WORK INSTRUCTIONS | Of all the lines in the entries below, give again exactly those starting at the line containing "10.‌ COMMENT RESTAURER WIND" and ending at the line containing "Ouvrez le menu", both ends included, and no others.

(Recorded data)
======

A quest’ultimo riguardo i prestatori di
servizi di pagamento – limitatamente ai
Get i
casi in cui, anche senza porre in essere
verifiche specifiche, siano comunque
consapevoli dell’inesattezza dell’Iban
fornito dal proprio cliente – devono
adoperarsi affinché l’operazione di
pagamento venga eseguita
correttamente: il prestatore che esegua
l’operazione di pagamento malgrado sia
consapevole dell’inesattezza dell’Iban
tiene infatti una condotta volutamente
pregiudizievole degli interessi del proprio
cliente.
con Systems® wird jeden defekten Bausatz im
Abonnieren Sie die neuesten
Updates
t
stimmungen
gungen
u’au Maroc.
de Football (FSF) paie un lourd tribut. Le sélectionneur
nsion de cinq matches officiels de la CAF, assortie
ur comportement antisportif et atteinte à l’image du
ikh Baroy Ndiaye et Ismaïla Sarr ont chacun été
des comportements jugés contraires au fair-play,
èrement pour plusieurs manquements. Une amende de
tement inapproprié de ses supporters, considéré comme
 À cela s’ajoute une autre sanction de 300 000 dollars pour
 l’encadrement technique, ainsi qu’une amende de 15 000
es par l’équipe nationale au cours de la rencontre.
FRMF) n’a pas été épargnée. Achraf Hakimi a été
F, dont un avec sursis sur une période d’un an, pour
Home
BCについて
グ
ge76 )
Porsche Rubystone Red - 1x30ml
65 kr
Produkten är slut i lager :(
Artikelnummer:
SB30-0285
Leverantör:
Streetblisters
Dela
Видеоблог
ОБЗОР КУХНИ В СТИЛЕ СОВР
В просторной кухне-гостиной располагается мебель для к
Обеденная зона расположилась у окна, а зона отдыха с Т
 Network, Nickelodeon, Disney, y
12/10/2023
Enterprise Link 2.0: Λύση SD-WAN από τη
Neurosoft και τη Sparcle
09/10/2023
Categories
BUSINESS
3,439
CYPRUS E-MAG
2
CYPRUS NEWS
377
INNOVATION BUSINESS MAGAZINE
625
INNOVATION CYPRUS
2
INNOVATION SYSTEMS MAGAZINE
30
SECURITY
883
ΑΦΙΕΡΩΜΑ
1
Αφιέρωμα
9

======

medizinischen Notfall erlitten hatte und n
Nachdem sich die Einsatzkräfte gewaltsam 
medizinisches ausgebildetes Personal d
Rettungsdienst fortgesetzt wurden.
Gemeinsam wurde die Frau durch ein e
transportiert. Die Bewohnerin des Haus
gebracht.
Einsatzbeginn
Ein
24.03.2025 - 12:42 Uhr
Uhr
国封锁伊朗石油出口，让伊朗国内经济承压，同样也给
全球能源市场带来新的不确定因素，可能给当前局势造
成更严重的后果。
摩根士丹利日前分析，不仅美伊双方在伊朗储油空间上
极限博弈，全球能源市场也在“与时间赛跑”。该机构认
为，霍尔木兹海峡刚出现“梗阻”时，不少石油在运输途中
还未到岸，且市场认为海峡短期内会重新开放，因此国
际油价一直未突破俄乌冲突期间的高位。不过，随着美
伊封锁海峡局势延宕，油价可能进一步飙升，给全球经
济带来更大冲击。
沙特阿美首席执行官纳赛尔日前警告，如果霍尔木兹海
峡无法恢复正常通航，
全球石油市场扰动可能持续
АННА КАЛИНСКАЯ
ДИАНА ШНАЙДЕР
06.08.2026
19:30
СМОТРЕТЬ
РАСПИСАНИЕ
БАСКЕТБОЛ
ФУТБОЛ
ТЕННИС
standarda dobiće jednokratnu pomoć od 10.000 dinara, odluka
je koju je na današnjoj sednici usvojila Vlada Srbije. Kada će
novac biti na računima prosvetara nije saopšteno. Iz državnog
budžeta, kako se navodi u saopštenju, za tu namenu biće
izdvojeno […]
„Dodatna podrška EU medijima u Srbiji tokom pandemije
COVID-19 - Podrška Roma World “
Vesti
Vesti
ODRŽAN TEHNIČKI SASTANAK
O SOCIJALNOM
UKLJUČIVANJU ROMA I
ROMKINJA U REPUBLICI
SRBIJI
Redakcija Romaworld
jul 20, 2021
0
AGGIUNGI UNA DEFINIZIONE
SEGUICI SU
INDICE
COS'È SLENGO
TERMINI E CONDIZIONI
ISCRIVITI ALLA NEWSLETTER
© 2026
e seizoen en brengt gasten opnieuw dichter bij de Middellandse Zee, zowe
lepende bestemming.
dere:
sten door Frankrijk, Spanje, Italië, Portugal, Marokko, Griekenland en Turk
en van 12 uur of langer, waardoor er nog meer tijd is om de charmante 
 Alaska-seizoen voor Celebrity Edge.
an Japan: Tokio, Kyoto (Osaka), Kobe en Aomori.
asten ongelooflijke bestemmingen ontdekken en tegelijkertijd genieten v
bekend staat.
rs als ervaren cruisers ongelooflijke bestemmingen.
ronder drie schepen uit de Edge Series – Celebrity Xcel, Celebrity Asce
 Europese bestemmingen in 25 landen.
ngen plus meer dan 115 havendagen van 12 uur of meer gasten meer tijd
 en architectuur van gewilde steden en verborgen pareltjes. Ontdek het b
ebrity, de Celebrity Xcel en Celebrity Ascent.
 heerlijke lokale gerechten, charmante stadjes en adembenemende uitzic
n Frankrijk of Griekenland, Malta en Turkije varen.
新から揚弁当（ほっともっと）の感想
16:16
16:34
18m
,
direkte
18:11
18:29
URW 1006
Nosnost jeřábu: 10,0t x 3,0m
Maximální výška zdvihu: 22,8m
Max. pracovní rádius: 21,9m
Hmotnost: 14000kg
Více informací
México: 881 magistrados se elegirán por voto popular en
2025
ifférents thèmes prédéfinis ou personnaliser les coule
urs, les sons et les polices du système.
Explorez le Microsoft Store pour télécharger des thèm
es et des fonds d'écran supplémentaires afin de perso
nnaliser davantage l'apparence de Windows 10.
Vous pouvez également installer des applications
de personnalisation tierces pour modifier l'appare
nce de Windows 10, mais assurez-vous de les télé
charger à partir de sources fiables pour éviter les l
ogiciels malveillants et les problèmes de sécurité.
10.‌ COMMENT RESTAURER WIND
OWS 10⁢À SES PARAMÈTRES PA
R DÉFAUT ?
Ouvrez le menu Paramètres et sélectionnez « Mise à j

======

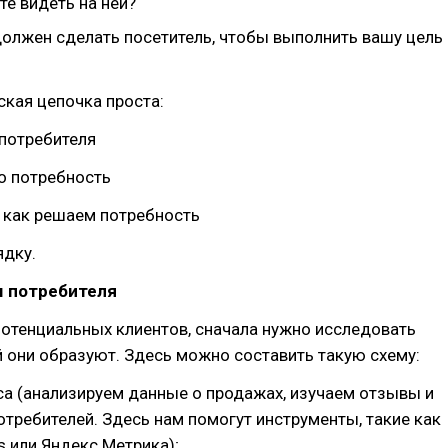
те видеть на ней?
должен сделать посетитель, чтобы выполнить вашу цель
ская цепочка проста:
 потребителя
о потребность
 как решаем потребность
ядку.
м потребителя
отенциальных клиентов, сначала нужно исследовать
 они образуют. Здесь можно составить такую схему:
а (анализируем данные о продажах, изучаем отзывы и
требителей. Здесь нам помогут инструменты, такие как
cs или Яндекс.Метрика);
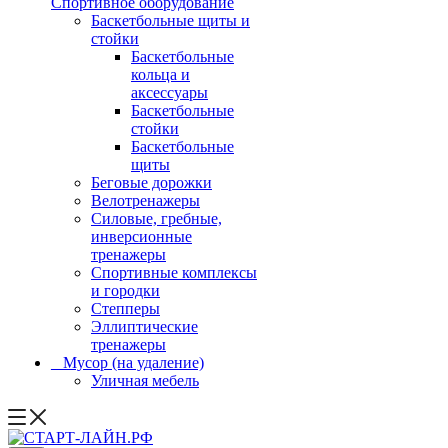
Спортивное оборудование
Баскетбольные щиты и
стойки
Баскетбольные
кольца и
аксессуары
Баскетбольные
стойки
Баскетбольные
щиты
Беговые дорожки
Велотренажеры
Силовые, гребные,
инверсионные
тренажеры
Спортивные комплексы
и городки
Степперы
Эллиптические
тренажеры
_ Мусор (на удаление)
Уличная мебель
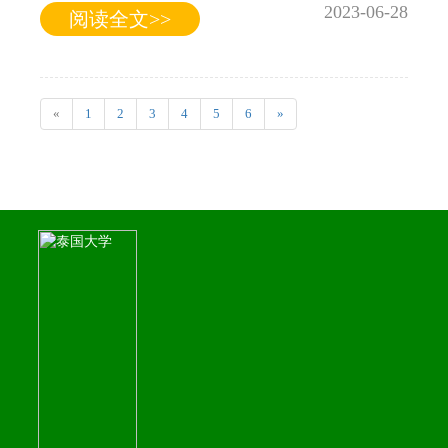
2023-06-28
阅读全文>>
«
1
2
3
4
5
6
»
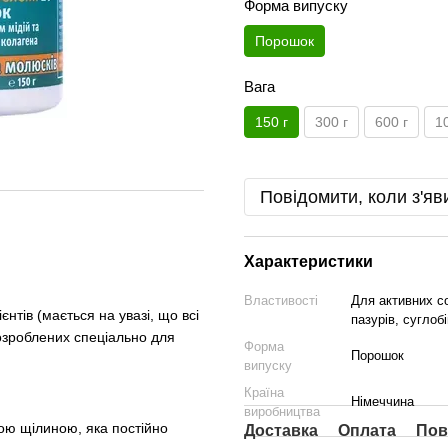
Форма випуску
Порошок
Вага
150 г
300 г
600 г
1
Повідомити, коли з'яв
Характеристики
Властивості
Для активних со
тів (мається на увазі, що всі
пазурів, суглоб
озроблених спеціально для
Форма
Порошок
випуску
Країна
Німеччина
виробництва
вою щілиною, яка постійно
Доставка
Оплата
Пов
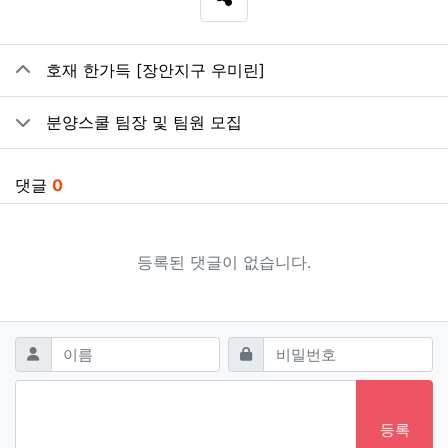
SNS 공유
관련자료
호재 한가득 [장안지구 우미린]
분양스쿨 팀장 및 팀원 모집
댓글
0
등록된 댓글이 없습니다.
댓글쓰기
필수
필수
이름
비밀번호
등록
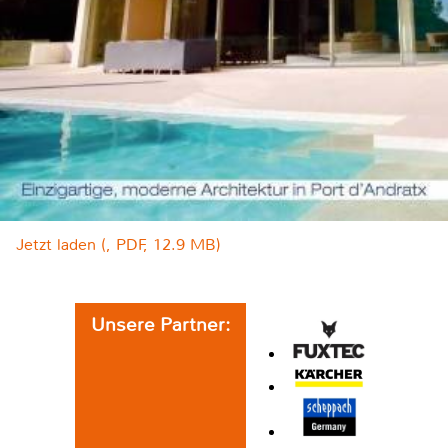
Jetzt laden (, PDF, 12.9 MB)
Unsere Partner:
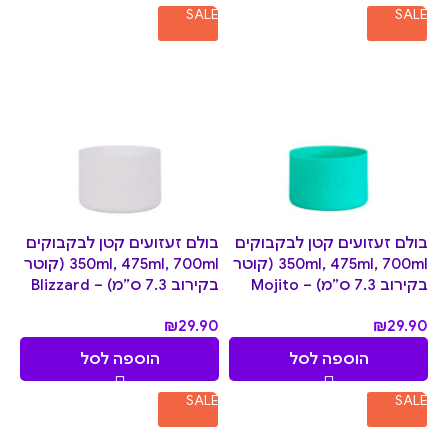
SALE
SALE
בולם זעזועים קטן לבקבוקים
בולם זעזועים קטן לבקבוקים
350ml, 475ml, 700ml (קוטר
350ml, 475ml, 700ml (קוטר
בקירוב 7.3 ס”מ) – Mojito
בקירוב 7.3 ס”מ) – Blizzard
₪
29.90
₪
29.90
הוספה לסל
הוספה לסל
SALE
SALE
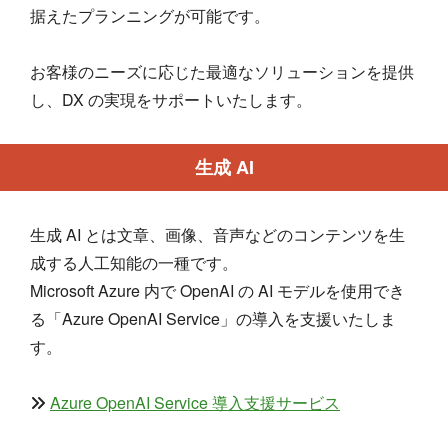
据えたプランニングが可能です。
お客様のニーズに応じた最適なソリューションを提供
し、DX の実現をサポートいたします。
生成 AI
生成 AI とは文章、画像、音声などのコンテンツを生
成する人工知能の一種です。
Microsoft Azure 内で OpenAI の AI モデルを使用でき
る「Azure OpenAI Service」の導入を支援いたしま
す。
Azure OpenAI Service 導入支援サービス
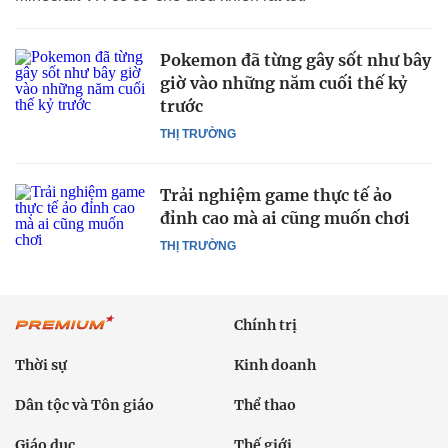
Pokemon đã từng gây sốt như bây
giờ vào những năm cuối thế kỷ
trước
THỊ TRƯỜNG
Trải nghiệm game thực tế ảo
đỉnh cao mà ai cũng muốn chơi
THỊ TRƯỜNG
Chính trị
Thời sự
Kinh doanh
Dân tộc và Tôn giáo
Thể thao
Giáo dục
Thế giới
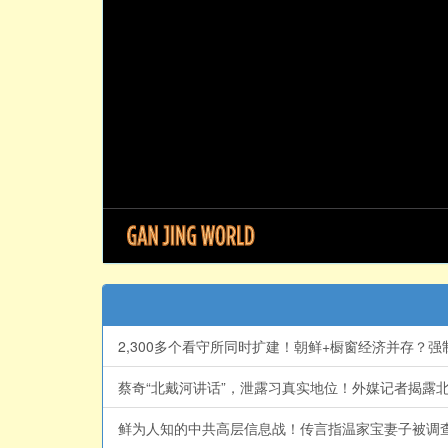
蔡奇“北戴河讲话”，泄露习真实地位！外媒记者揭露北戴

======

RESULT |
10.‌ COMMENT RESTAURER WIND
OWS 10⁢À SES PARAMÈTRES PA
R DÉFAUT ?
Ouvrez le menu Paramètres et sélectionnez « Mise à j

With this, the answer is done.